The third entry is the newly formed Asia Student Supercomputer Challenge (ASC). The finals of their inaugural SCC will be held this April in Shanghai, China (yes, the Shanghai in China). At least 30 teams from China, India, South Korea, Russia and other countries have submitted applications seeking to compete in the finals. This competition is sponsored by Inspur and Intel. More details in upcoming articles.

How do these things work?

All three organisations use roughly the same process. The first step is to form a team of six undergraduate students (from any discipline) and at least one faculty advisor. Each team submits an application to the event managers, answering questions about why they want to participate, their university’s HPC and computer science curriculum, team skills, etc. A few weeks later, the selection committee decides which teams make the cut and which need to wait another year.

The groups who get the nod have several months of work ahead. They’ll need to find a sponsor (usually a hardware vendor) and make sure they have their budgetary bases covered. Sponsors usually provide the latest and greatest gear, along with a bit of financial support for travel and other logistical costs. Incidentally, getting a sponsor isn’t all that difficult. Conference organisers (and other well-wishers like me) can help teams and vendors connect.

The rest of the time prior to the competition is spent designing, configuring, testing, and tuning the clusters. Then the teams take these systems to the event and compete against each another in a live benchmark face-off. The competition takes place in cramped booths right on the trade show floor.

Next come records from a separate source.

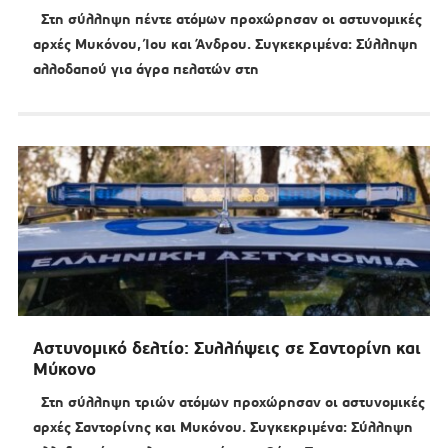
Στη σύλληψη πέντε ατόμων προχώρησαν οι αστυνομικές
αρχές Μυκόνου, Ίου και Άνδρου. Συγκεκριμένα: Σύλληψη
αλλοδαπού για άγρα πελατών στη
Αστυνομικό δελτίο: Συλλήψεις σε Σαντορίνη και
Μύκονο
Στη σύλληψη τριών ατόμων προχώρησαν οι αστυνομικές
αρχές Σαντορίνης και Μυκόνου. Συγκεκριμένα: Σύλληψη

All three 2013 events require competitors to run the HPCC benchmark and an independent HPL (LINPACK) run, plus a set of real-world scientific applications. Teams receive points for system performance (usually "getting the most done" on the scientific programs) and, in some cases, the quality and precision of the results. In addition to the benchmarks and app runs, teams are usually interviewed by experts to gauge how well they understand their systems and the scientific tasks they’ve been running.

The team that amasses the most points is dubbed the overall winner. There is usually an additional award for the highest LINPACK score and sometimes a “fan favourite” gong for the team that does the best job of displaying and explaining its work.

While many of the rules and procedures are common between competition hosts, there are some differences:

SC competitions are gruelling 46-hour marathons. The students begin their HPCC and separate LINPACK runs on Monday morning, and the results are due about 5pm that day. This usually isn’t very stressful; most teams have run these benchmarks many times and could do it in their sleep. The action really picks up Monday evening when the datasets for the scientific applications are released.

The apps and accompanying datasets are complex enough that it’s pretty much impossible for a team to complete every task. So from Monday evening until their final results are due on Wednesday afternoon, the students are pushing to get as much done as possible. Teams that can efficiently allocate processing resources have a big advantage.

ISC competitions are a set of three day-long sprints. Students run HPCC and LINPACK on the afternoon of day one but don’t receive their application datasets until the next morning. On days two and three, they’ll run through the list of workloads for that day and hand in the results later that afternoon.

The datasets usually aren’t so large that they’ll take a huge amount of time to run, meaning that students will have plenty of time to optimise the app to achieve maximum performance. However, there’s another wrinkle: the organisers spring a daily surprise application on the students. The teams don’t know what the app will be, so they can’t prepare for it; this puts a premium on team work and general HPC and science knowledge.